EXERCISE DETAILS: Reproduce, from the lines below, exactly the stretch that begins at the line containing "November 5, 2012 |" and ends at the line containing "This proposal for", both included.

(Source data)
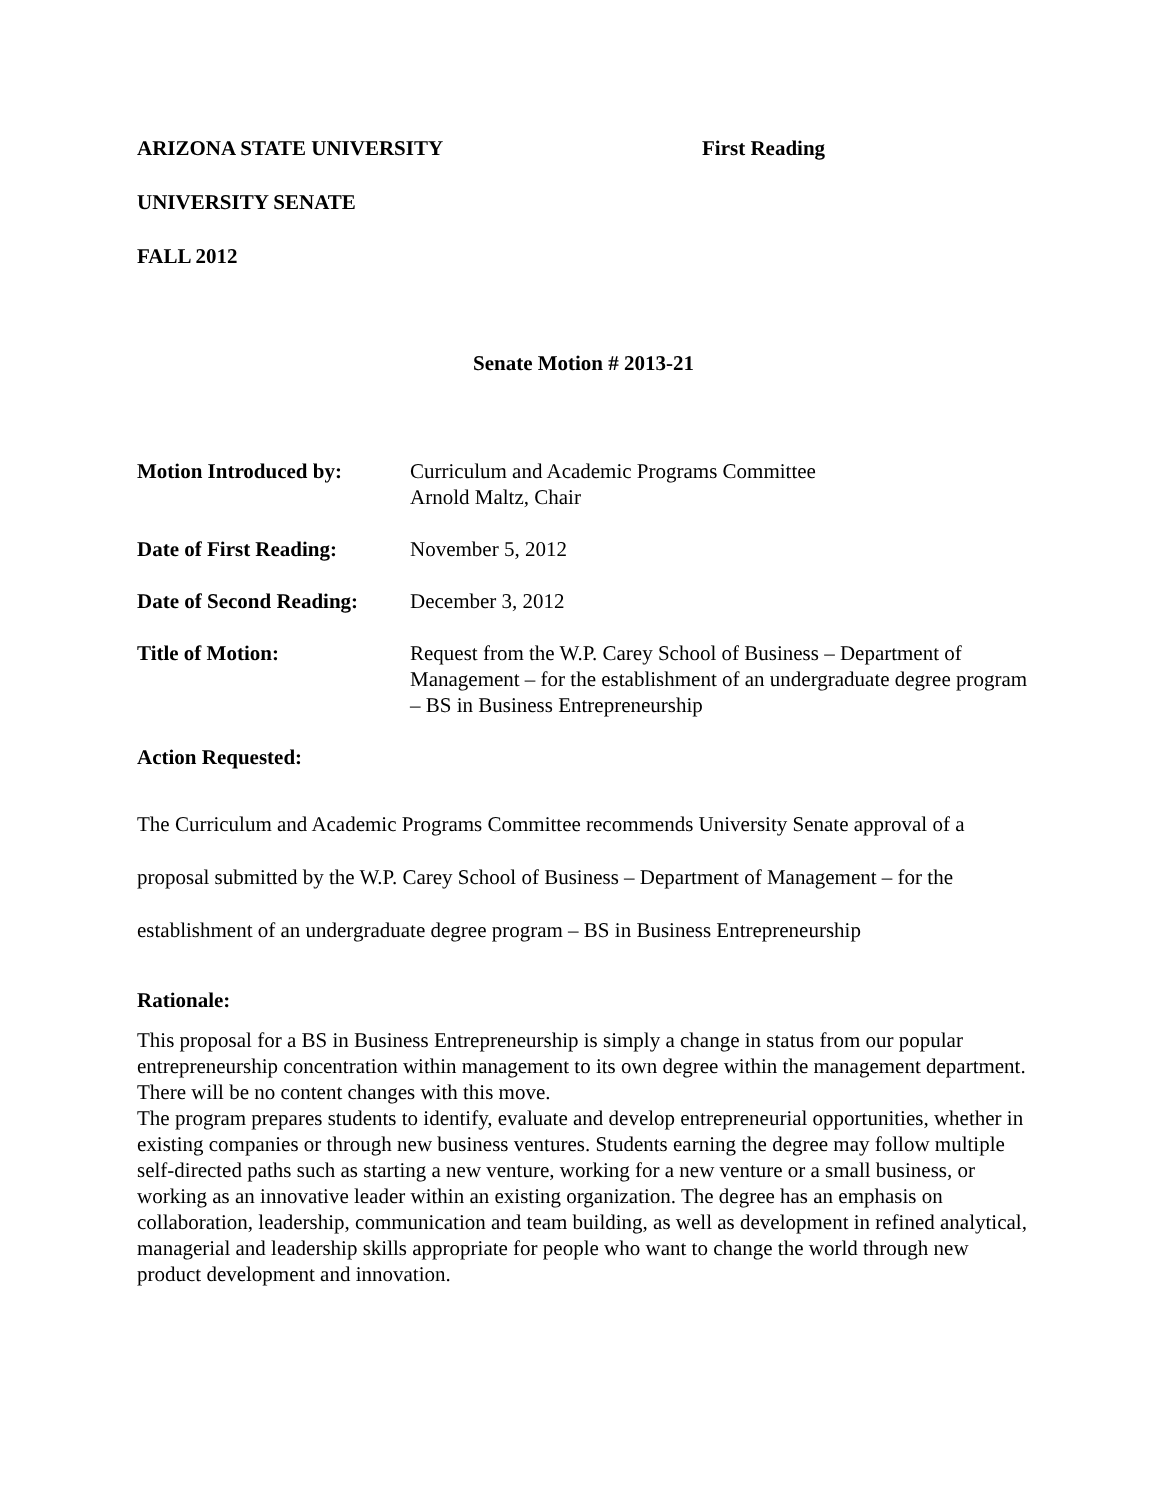ARIZONA STATE UNIVERSITY First Reading
UNIVERSITY SENATE
FALL 2012
Senate Motion # 2013-21
| Motion Introduced by: | Curriculum and Academic Programs Committee Arnold Maltz, Chair |
| Date of First Reading: | November 5, 2012 |
| Date of Second Reading: | December 3, 2012 |
| Title of Motion: | Request from the W.P. Carey School of Business – Department of Management – for the establishment of an undergraduate degree program – BS in Business Entrepreneurship |
Action Requested:
The Curriculum and Academic Programs Committee recommends University Senate approval of a proposal submitted by the W.P. Carey School of Business – Department of Management – for the establishment of an undergraduate degree program – BS in Business Entrepreneurship
Rationale:
This proposal for a BS in Business Entrepreneurship is simply a change in status from our popular entrepreneurship concentration within management to its own degree within the management department. There will be no content changes with this move.
The program prepares students to identify, evaluate and develop entrepreneurial opportunities, whether in existing companies or through new business ventures. Students earning the degree may follow multiple self-directed paths such as starting a new venture, working for a new venture or a small business, or working as an innovative leader within an existing organization. The degree has an emphasis on collaboration, leadership, communication and team building, as well as development in refined analytical, managerial and leadership skills appropriate for people who want to change the world through new product development and innovation.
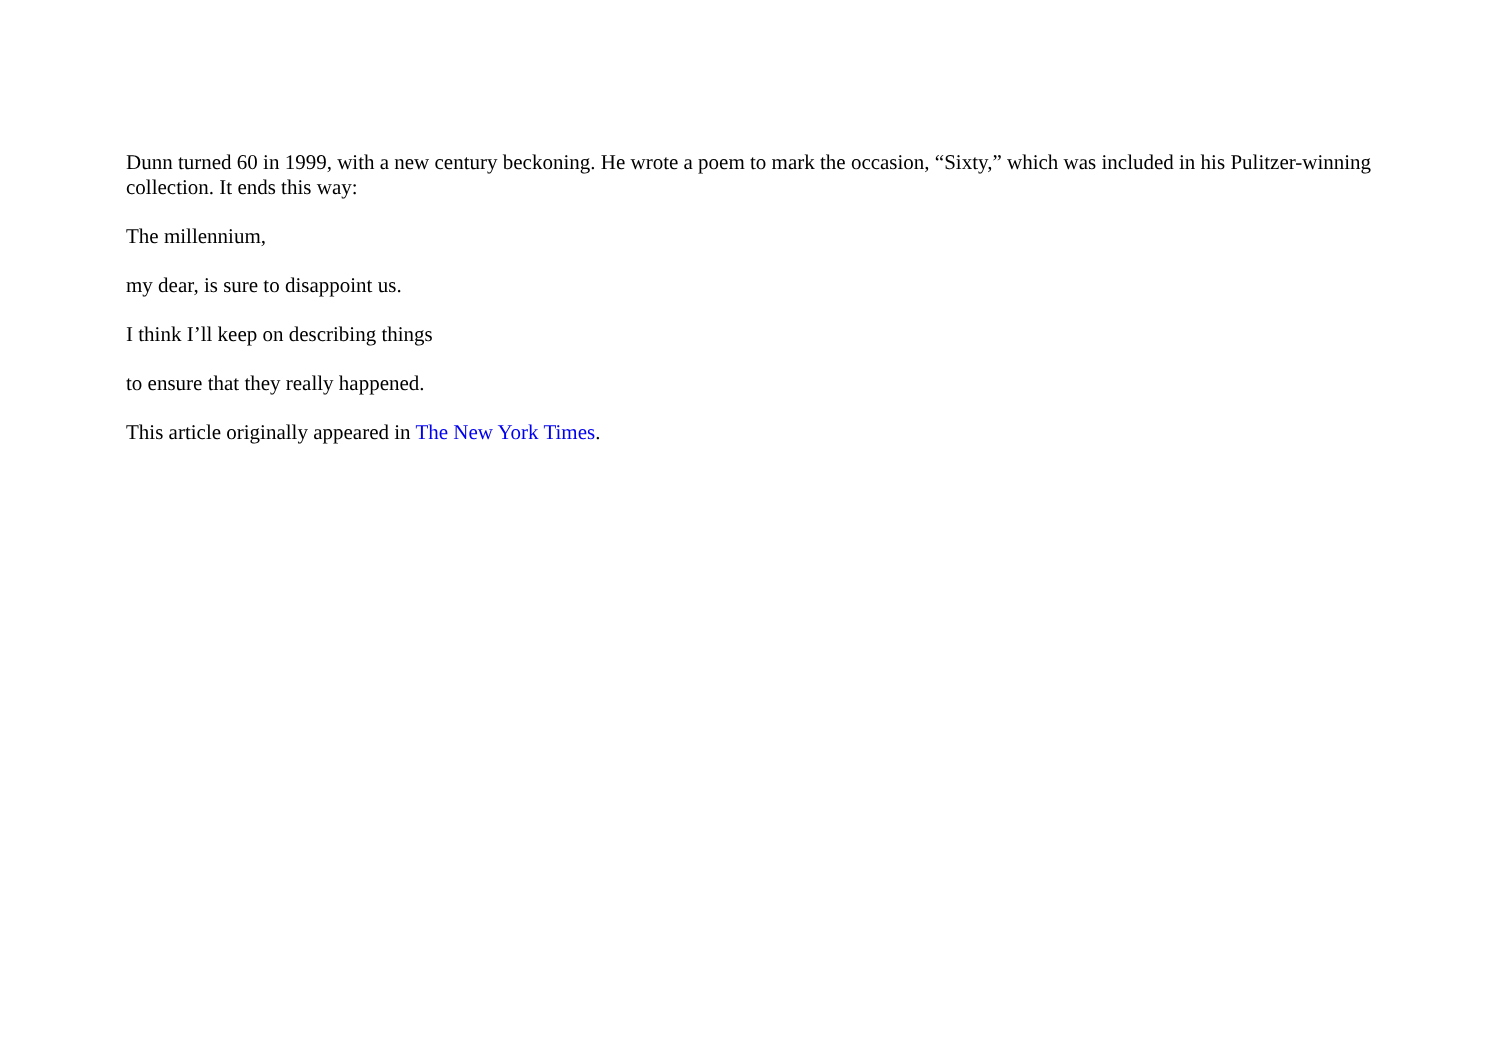Dunn turned 60 in 1999, with a new century beckoning. He wrote a poem to mark the occasion, “Sixty,” which was included in his Pulitzer-winning collection. It ends this way:
The millennium,
my dear, is sure to disappoint us.
I think I’ll keep on describing things
to ensure that they really happened.
This article originally appeared in The New York Times.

ANSWER BOX:
| Date of First Reading: | November 5, 2012 |
| Date of Second Reading: | December 3, 2012 |
| Title of Motion: | Request from the W.P. Carey School of Business – Department of Management – for the establishment of an undergraduate degree program – BS in Business Entrepreneurship |
Action Requested:
The Curriculum and Academic Programs Committee recommends University Senate approval of a proposal submitted by the W.P. Carey School of Business – Department of Management – for the establishment of an undergraduate degree program – BS in Business Entrepreneurship
Rationale:
This proposal for a BS in Business Entrepreneurship is simply a change in status from our popular entrepreneurship concentration within management to its own degree within the management department. There will be no content changes with this move.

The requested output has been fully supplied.